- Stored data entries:
——————

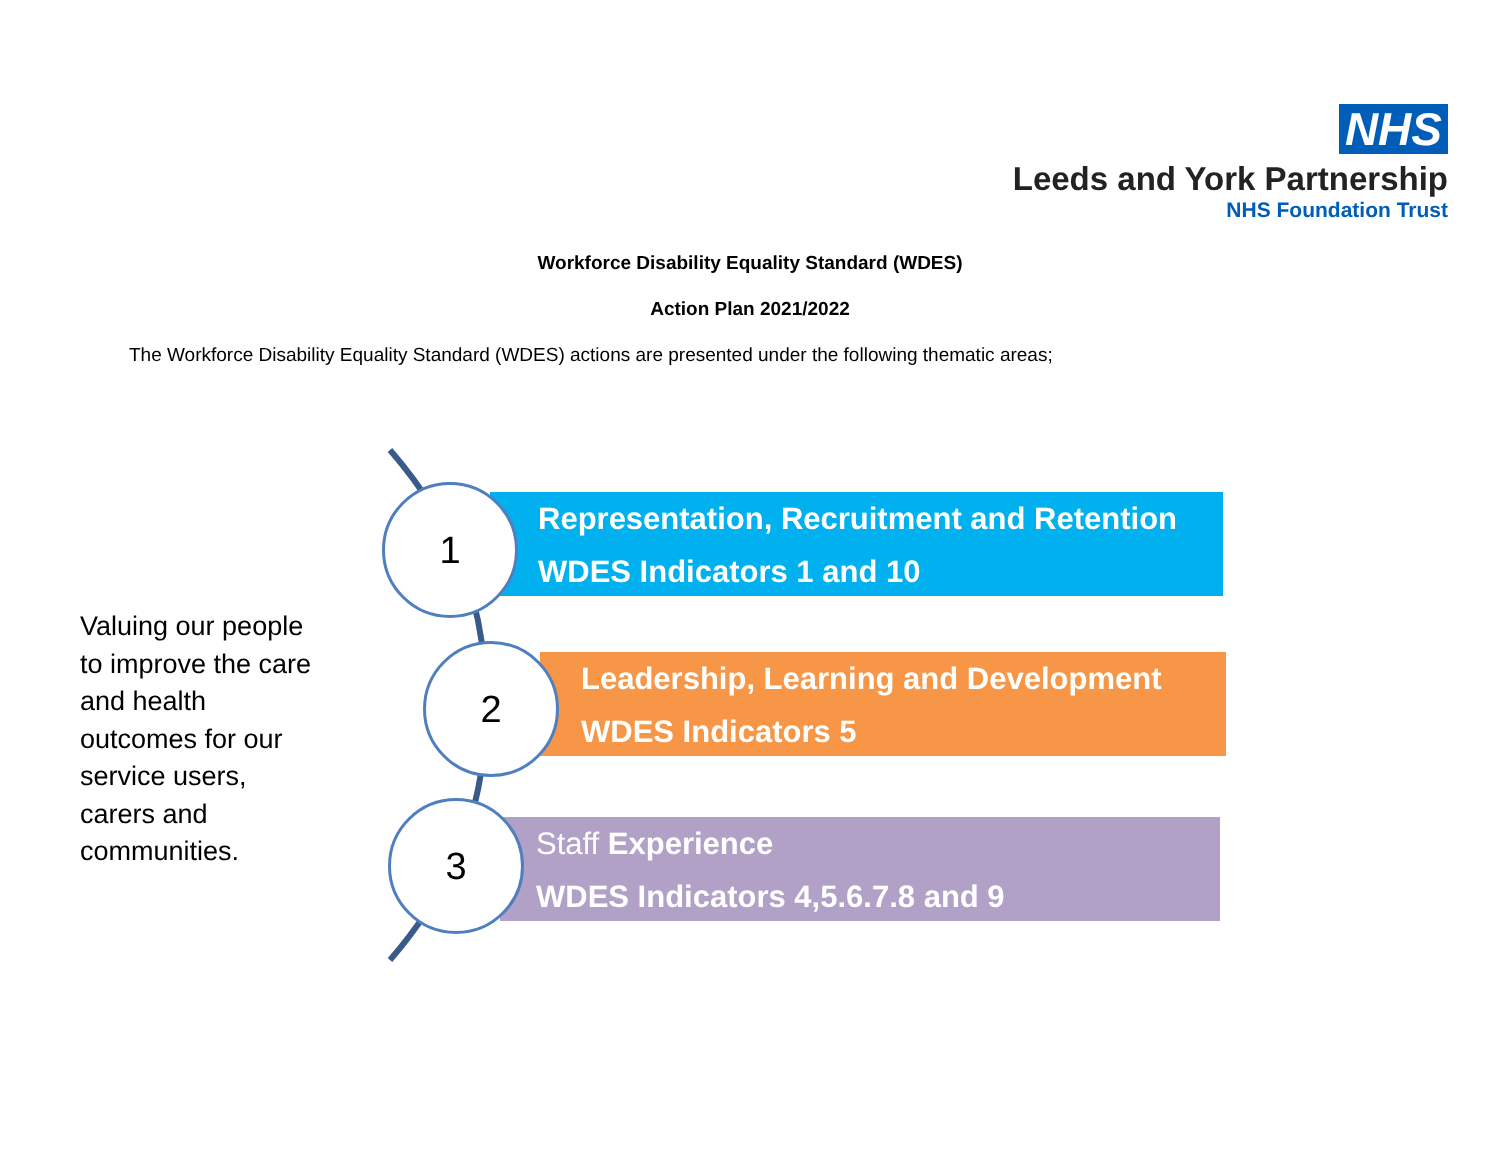NHS
Leeds and York Partnership
NHS Foundation Trust
Workforce Disability Equality Standard (WDES)
Action Plan 2021/2022
The Workforce Disability Equality Standard (WDES) actions are presented under the following thematic areas;
Valuing our people to improve the care and health outcomes for our service users, carers and communities.
Representation, Recruitment and Retention
WDES Indicators 1 and 10
Leadership, Learning and Development
WDES Indicators 5
Staff Experience
WDES Indicators 4,5.6.7.8 and 9
1
2
3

——————

- WORK ORDER:
Each entry above must be repeated word for word, minus its images.

- PROBLEM SOLUTION:
NHS
Leeds and York Partnership
NHS Foundation Trust
Workforce Disability Equality Standard (WDES)
Action Plan 2021/2022
The Workforce Disability Equality Standard (WDES) actions are presented under the following thematic areas;
Valuing our people to improve the care and health outcomes for our service users, carers and communities.
Representation, Recruitment and Retention
WDES Indicators 1 and 10
Leadership, Learning and Development
WDES Indicators 5
Staff Experience
WDES Indicators 4,5.6.7.8 and 9
1
2
3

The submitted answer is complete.